Momentary mourning peace. Mama pours a glass of mulled wine, lights a scented candle (- "cherries on snow" -) and drinks to ol' Joan.
Passed down with the jewellery box, somewhere in the will, the daughters receive the annual chore of roasting the turkey (delicious!) and the veggies (good job!) and (could you pass the?) breadsauce for their brothers and husbands huddled on a threadbare sofa -- and a younger girl, barely there, staring at a laptop screen.
Mama's not festive - always too tired - barely celebrates, but orchestrates. Years barely there 'cause she's needed in their kitchen and someone's gotta cook can she please get a hand? and one chivalrous male puffs out his chest, takes one for the team, gestures to the girl with no discernible attention span and half-laughs an "ay, one day this'll be you! Best get in there while you're young!"
((A baritone chorus of laughter.))
"You outdid yourself on the turkey." "S'great, ain't it? Pass the potatoes."
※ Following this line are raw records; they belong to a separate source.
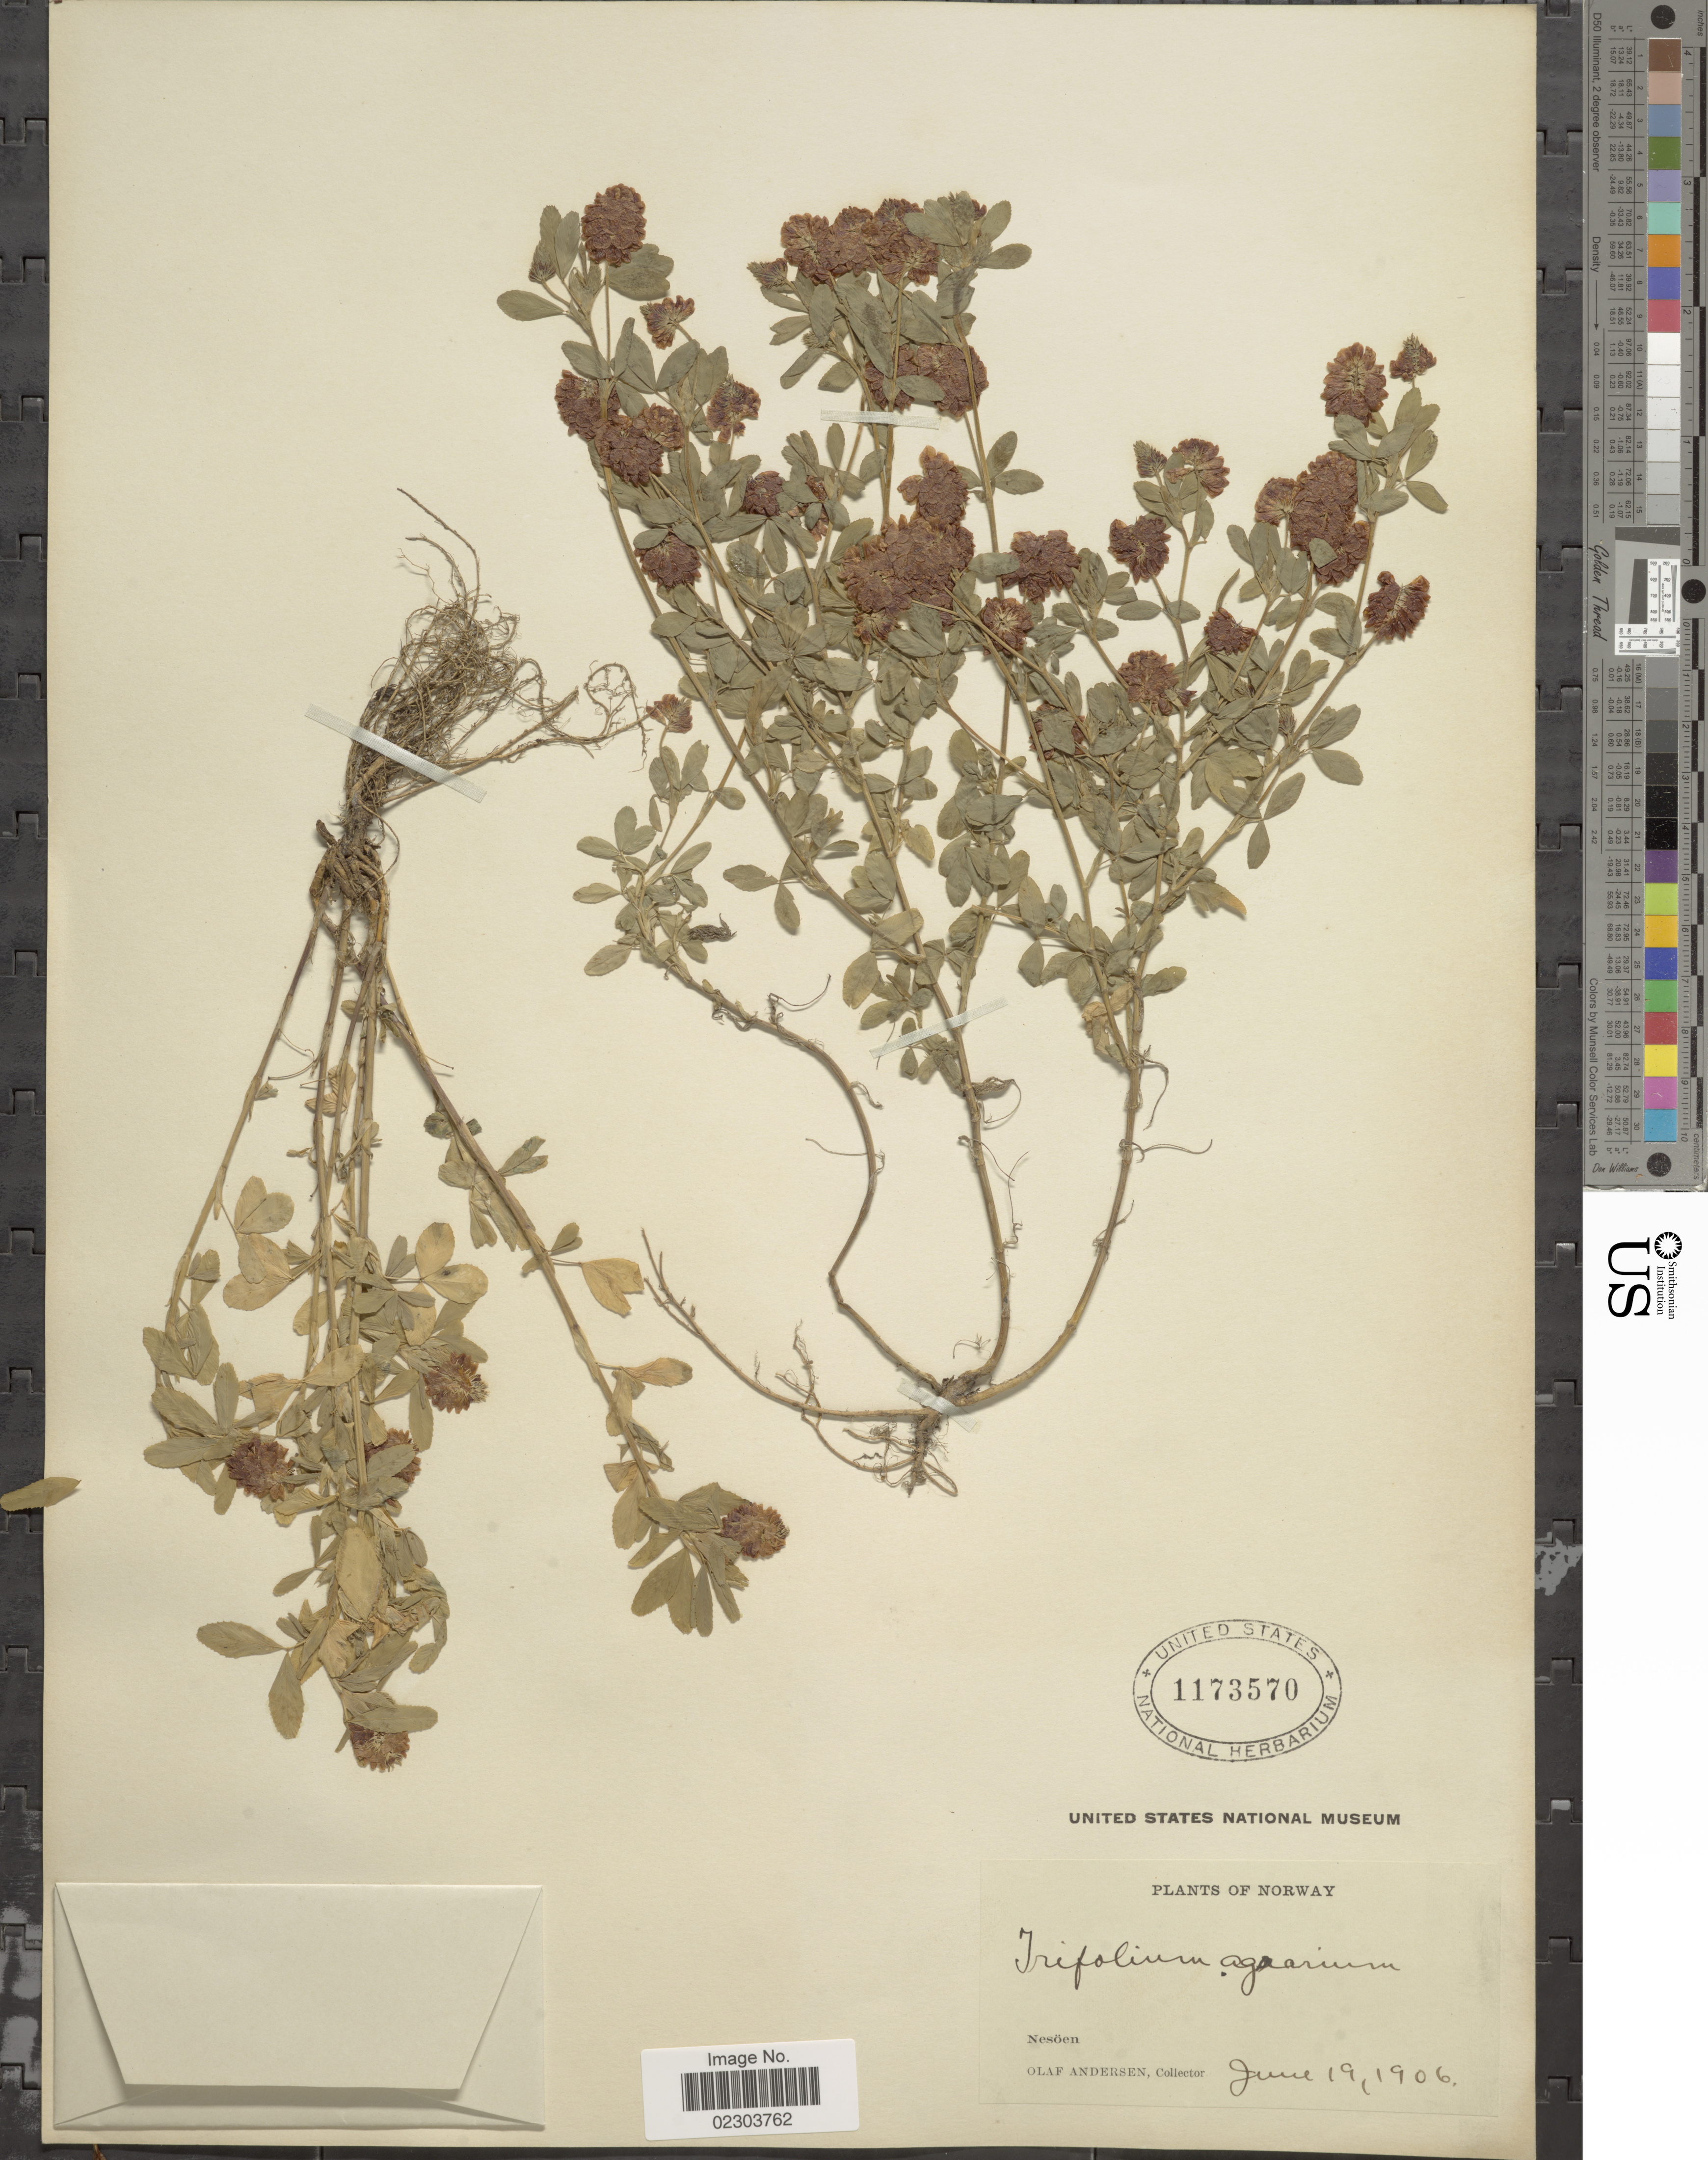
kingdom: Plantae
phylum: Tracheophyta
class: Magnoliopsida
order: Fabales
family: Fabaceae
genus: Trifolium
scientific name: Trifolium agrarium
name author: L.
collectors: O. Andersen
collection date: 1906-06-19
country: Norway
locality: Nesöen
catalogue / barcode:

Sometimes here, sometimes Spain. We stay over. It's tradition: we're scattered across the country, maid duties are the least she can do. Never our kitchen or living room. Tiny. Messy. Unwelcoming. Come Boxing Day, Mama gives a bear hug goodbye and an "it's good to see you"; Because it is, she thinks. Thank you for inviting me to carry out your labour. I'm just grateful to be needed.
A month of red 'SALE' tapes scouring the clearance shelves; overtime for extra cash scraped to afford the food she cooks you; paying half for gifts she'd brainstormed while Dad buys partial credit on the gift tag. We leave your house.
happy holidays! if you rub your eyes, it semi-looks like a christmas tree.